The congruence between words and deeds is essential in a democracy. If its citizens can’t trust the government or its leaders to be truthful, then our country is threatened from within by cynicism, apathy, and separation. Viet Nam, Watergate, WMD, Gitmo are all examples of deception and broken promises.
Truth is an absolute. It is not a relative value, and deceptiveness reduces moral standards. Candidates use political gunslingers like David Axelrod and Karl Rove to obfuscate and deceive in order to push the body politic to a rush to judgment or group think. The means and ends of political discourse should be truthful and carry moral reasoning, not expedients to push a poll number that in itself may come from questionable data.
Character assassination, distortions, half-truths, frivolous diversion, or lies drag the political process precariously close to being divorced from any credible thought. Any semblance of integrity in the system is totally curtailed as mature discussion of issues with integrity to principles and values is avoided in the interest of expedience.
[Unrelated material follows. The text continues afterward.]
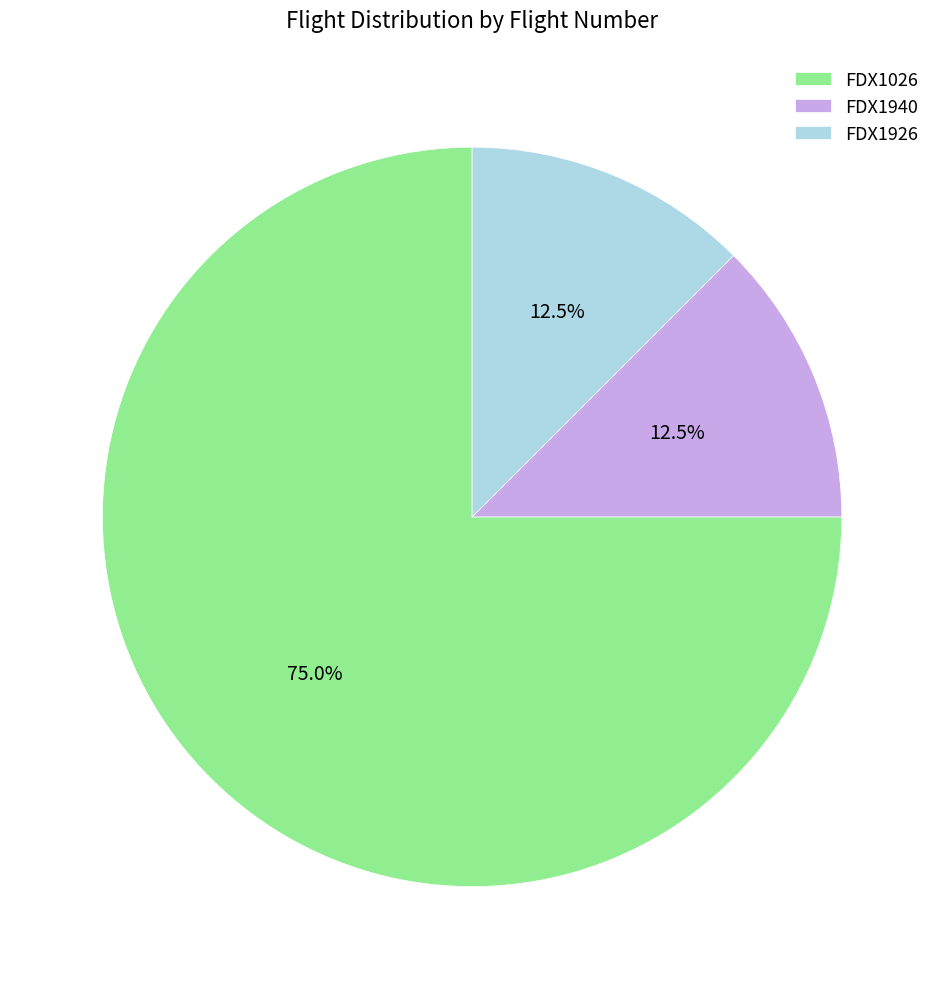

What is the largest slice in the pie chart?

FDX1026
What both candidates demonstrate is a lack of moral courage. Telling the truth may not be popular but it is the right thing to do. Leaders with moral courage do not tell people what they want to hear, but what they need to know. It would be quite refreshing for citizens to hear candidates candidly describe and explain the issues of the day and their plans to address them. But, platitudes win, and truthfulness is shelved for self-interest at the expense of the common good.
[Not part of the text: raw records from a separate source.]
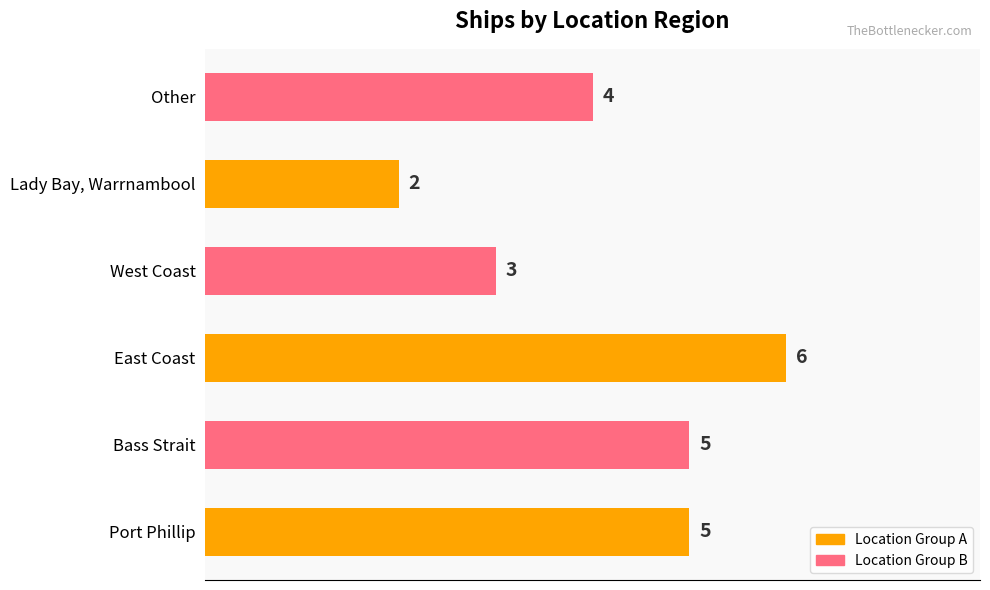

Which label corresponds to the largest value in the chart?

East Coast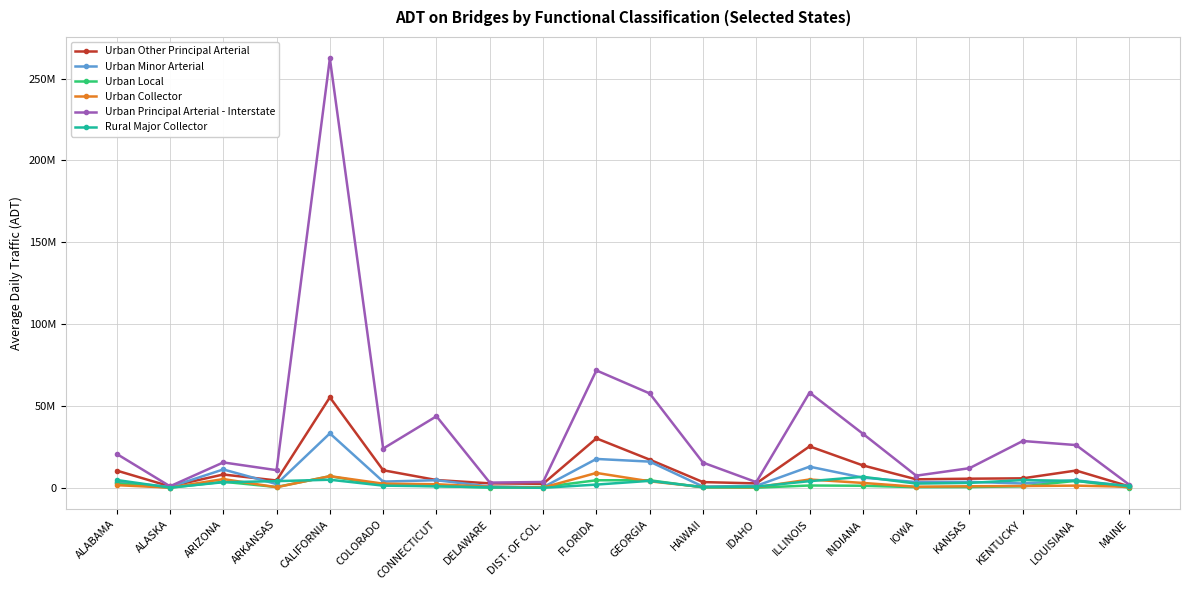

List the series in order of their peak value, lowest first.

Rural Major Collector, Urban Local, Urban Collector, Urban Minor Arterial, Urban Other Principal Arterial, Urban Principal Arterial - Interstate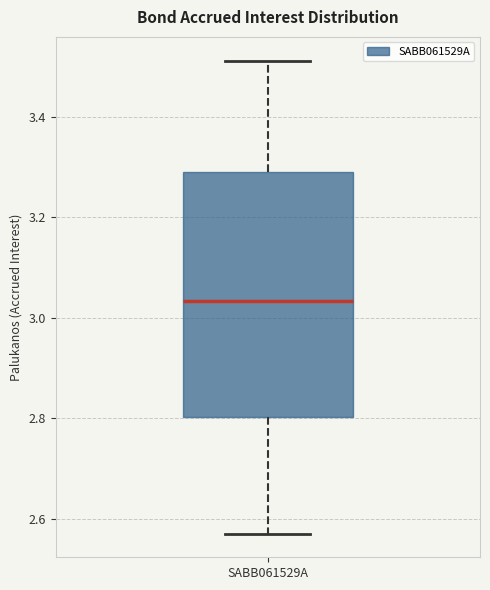

Where is the lower edge of the box for SABB061529A on the y-axis? The values are not printed on the chart, so give them approximately, as read against the axis.

2.80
Moral courage is doing what is right and accepting the consequences. The sad state of the current presidential election belies any semblance of moral courage by both parties. Candidates become attached to power and their own electoral self-interest.
People scoff at candidates and say, “Why listen to the them, they all lie anyway.” Leaders who are party to deceptive, untruthful or honest campaigns lose trust and lower the moral standard for the country. They set a poor example for youth and others by their deception and expedience, and they weaken the democracy they all say they want to prosper.
Finally, leaders who are not trusted will not be able to challenge others to greatness. Truthfulness matters, particularly when there are hard truths that citizens have to consider. Elective office is not about the future of the incumbents or those who aspire to power. Serving the public is really about serving the citizens and the democracy they cherish. And the hard truth matters.